Moral distress for physicians may now evolve into moral injury given the gravity, complexity and frequency of ethical challenges and moral dilemmas being presented by the pandemic
Not so long ago, a new term entered the medical literature in the debate about the nature of burnout in physicians. In somewhat unanticipated and unexpectedly prescient articles in this journal, the concept of moral injury was offered as a more accurate term for the contemporary stresses felt by physicians facing the new models of medical care. (1,2)
Coming from the observation and treatment of combat veterans, the term moral injury was originated by Shay (3) and has been characterized as a result of being forced to engage in actions contrary to one’s moral values. It has been further described as a morally injurious event related to perpetrating, failing to prevent or bearing witness to acts that transgress deeply held moral beliefs and expectations.(4) For physicians, moral injury was seen as a consequence of failing to practice to the level of one’s values and commitment ostensibly as the result of rules, regulations, insurance demands and the expectations of corporate medicine.

> **Information supplied**
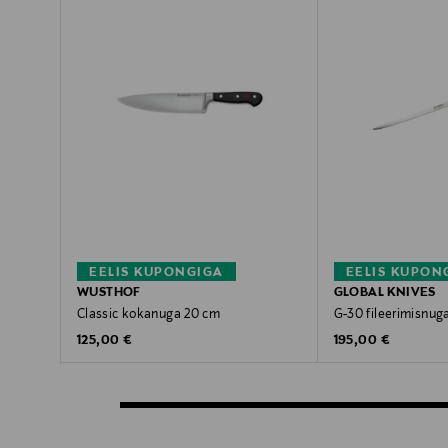
EELIS KUPONGIGA
EELIS KUPON
WUSTHOF
GLOBAL KNIVES
Classic kokanuga 20 cm
G-30 fileerimisnug
Original Price
Original Price
125,00 €
195,00 €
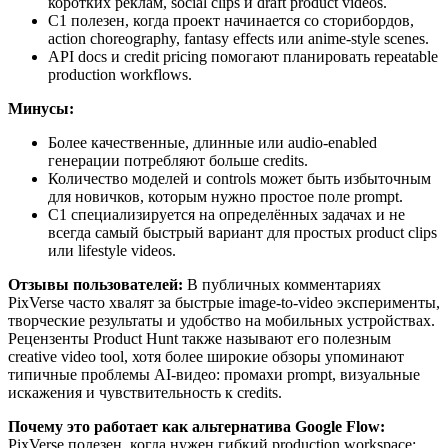
коротких реклам, social clips и draft product videos.
C1 полезен, когда проект начинается со сторибордов,
action choreography, fantasy effects или anime-style scenes.
API docs и credit pricing помогают планировать repeatable
production workflows.
Минусы:
Более качественные, длинные или audio-enabled
генерации потребляют больше credits.
Количество моделей и controls может быть избыточным
для новичков, которым нужно простое поле prompt.
C1 специализируется на определённых задачах и не
всегда самый быстрый вариант для простых product clips
или lifestyle videos.
Отзывы пользователей:
В публичных комментариях
PixVerse часто хвалят за быстрые image-to-video эксперименты,
творческие результаты и удобство на мобильных устройствах.
Рецензенты Product Hunt также называют его полезным
creative video tool, хотя более широкие обзоры упоминают
типичные проблемы AI-видео: промахи prompt, визуальные
искажения и чувствительность к credits.
Почему это работает как альтернатива Google Flow:
PixVerse полезен, когда нужен гибкий production workspace:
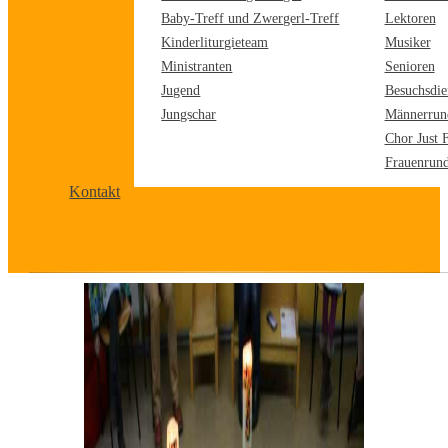
Baby-Treff und Zwergerl-Treff
Lektoren
Kinderliturgieteam
Musiker
Ministranten
Senioren
Jugend
Besuchsdie
Jungschar
Männerrun
Chor Just 
Frauenrun
Kontakt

> **Actions to take**
(1) In the moral injury text, who originated the term moral injury?
(2) Reproduce word for word the stretch of the moral injury text from "Coming from the" through "of corporate medicine.".
The rows are material separate from the moral injury text.

> **Answers provided**
(1) Shay.

(2)
Coming from the observation and treatment of combat veterans, the term moral injury was originated by Shay (3) and has been characterized as a result of being forced to engage in actions contrary to one’s moral values. It has been further described as a morally injurious event related to perpetrating, failing to prevent or bearing witness to acts that transgress deeply held moral beliefs and expectations.(4) For physicians, moral injury was seen as a consequence of failing to practice to the level of one’s values and commitment ostensibly as the result of rules, regulations, insurance demands and the expectations of corporate medicine.